“Stay on target!” urges Sheila, my CycleFit instructor, sweat pouring down her face. “Stay on target! Just like in Star Wars,” she shouts over the music, as we pant up an imaginary hill on our stationary bikes. There is no confusion among the members of my YMCA. As we collectively sweat through our Monday lunchtime workout, everyone understands the reference. We are a set of determined Y-wing pilots, trying to maneuver toward the Death Star reactor-port in a 46-year-old science-fiction film. We will not swerve off course.
Film references are everywhere. They’re part of how we experience life, vibrant threads running through our social fabric, connecting us to a shared cultural history and weaving us more tightly together. Films have been making reference—whether explicitly or subtly—to other films since the beginning of the artform. From the silent era to the densely self-referential worlds of latter-day superheroes and the new crop of Canadian cinema in theaters this year, the ways films reference each other can be complex or clear-cut, deep or as dumb as Joe Dirt.

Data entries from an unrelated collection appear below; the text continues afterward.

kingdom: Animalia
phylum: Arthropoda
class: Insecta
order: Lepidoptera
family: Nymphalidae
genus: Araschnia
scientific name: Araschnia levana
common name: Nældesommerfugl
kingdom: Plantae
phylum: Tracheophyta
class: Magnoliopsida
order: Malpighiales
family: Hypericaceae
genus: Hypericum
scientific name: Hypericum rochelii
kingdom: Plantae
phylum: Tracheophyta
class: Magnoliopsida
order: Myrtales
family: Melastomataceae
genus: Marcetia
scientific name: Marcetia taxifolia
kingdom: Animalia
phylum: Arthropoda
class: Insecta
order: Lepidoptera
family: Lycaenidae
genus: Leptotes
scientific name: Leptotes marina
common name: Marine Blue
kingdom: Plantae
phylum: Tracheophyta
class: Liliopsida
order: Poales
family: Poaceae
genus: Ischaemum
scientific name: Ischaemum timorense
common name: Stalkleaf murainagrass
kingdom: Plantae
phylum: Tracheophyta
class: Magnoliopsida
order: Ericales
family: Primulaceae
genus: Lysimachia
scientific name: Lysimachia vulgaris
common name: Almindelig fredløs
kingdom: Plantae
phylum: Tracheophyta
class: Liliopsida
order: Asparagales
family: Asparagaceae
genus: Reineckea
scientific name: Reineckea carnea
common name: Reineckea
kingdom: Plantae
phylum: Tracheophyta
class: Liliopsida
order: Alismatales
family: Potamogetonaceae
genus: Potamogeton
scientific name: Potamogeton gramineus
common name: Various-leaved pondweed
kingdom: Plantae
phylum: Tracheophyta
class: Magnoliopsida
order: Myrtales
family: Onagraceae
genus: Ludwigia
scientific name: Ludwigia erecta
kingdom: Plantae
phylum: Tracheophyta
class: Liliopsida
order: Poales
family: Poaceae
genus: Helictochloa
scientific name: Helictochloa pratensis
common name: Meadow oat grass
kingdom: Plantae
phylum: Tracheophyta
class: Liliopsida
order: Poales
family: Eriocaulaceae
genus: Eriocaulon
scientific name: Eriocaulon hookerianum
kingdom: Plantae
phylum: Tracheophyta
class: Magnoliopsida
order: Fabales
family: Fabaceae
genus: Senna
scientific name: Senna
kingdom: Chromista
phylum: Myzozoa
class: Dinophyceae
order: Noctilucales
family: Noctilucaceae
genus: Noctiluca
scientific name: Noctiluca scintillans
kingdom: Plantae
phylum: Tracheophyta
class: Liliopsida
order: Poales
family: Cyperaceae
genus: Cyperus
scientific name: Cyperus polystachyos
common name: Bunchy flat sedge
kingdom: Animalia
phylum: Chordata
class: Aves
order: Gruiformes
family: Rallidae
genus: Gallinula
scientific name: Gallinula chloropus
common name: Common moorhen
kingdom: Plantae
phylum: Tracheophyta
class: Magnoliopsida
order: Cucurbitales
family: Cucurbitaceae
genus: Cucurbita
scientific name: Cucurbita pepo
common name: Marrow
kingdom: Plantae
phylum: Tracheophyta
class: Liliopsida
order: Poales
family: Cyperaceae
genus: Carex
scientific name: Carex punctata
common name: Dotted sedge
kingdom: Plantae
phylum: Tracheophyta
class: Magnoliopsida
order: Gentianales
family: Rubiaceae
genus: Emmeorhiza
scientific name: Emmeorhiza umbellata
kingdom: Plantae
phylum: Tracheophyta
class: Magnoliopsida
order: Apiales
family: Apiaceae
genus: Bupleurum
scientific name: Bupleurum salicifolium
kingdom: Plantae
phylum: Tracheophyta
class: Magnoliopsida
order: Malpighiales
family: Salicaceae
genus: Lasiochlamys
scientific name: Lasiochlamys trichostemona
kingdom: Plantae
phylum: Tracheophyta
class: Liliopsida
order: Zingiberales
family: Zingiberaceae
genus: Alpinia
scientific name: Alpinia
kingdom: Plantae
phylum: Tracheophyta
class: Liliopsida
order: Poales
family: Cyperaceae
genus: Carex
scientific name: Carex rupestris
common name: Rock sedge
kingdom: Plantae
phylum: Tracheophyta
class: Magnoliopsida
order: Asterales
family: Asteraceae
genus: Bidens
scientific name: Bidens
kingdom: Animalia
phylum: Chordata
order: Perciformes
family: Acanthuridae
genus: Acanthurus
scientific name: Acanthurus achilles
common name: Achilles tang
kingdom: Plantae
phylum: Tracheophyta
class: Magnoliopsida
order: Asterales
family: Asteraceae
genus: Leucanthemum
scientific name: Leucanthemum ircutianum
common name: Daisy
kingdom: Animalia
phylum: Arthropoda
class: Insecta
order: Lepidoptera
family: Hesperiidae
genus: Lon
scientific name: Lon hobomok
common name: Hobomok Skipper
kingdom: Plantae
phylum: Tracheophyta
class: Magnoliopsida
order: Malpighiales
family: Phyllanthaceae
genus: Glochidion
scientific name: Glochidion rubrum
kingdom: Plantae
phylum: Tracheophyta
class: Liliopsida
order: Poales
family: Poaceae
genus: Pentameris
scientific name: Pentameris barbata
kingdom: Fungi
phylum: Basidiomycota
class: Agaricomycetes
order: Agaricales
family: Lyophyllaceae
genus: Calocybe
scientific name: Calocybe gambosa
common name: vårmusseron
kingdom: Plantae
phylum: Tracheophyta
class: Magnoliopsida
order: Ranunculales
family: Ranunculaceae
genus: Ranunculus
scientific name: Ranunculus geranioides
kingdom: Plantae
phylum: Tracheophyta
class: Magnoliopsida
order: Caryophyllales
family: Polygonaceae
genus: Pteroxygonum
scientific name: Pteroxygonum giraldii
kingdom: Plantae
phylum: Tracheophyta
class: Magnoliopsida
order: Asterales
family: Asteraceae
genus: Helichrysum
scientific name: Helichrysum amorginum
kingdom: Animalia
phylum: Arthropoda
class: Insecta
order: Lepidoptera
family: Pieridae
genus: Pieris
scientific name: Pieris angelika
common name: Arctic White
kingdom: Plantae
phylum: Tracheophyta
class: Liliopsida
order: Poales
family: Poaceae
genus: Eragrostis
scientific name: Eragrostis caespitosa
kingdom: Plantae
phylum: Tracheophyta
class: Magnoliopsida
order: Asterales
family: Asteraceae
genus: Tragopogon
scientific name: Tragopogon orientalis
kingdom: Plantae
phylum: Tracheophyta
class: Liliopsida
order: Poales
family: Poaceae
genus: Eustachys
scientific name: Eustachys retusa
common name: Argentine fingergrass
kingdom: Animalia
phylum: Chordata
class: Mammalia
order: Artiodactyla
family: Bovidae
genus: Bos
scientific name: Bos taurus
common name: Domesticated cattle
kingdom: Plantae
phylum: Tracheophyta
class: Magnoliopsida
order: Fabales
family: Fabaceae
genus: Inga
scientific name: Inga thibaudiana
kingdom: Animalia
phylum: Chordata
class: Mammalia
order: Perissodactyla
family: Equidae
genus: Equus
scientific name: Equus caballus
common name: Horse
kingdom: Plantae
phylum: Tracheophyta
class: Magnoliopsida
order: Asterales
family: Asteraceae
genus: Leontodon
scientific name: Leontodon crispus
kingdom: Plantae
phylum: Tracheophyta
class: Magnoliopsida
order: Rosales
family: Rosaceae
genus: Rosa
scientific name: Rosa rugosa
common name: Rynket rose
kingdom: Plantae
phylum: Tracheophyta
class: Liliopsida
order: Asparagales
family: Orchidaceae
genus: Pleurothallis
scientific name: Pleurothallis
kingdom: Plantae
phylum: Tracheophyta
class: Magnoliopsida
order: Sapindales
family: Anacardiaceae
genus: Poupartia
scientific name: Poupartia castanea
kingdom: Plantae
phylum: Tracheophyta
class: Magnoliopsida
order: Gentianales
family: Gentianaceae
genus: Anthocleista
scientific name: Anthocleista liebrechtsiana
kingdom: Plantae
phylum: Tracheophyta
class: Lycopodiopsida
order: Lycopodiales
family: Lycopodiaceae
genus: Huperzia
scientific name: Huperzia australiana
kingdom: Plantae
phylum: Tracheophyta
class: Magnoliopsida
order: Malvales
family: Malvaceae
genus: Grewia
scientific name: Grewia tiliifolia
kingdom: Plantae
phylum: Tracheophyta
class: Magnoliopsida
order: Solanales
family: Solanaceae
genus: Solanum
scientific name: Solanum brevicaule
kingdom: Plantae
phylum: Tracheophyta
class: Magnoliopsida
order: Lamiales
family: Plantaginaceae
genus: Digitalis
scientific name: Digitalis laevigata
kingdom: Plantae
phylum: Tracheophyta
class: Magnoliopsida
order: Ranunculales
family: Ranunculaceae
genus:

But what’s in a reference? When a film references another work, is it commenting on that other moment? And if so, is it doing so positively, negatively, or is it merely reproducing it? Is the reference in conversation with that moment, translating it, or twisting it into some new shape? Does the reference align the work with its predecessor, seeking some depth or levity by association? Or is it simply an echo? What’s the value in a reference—and why is it so often funny?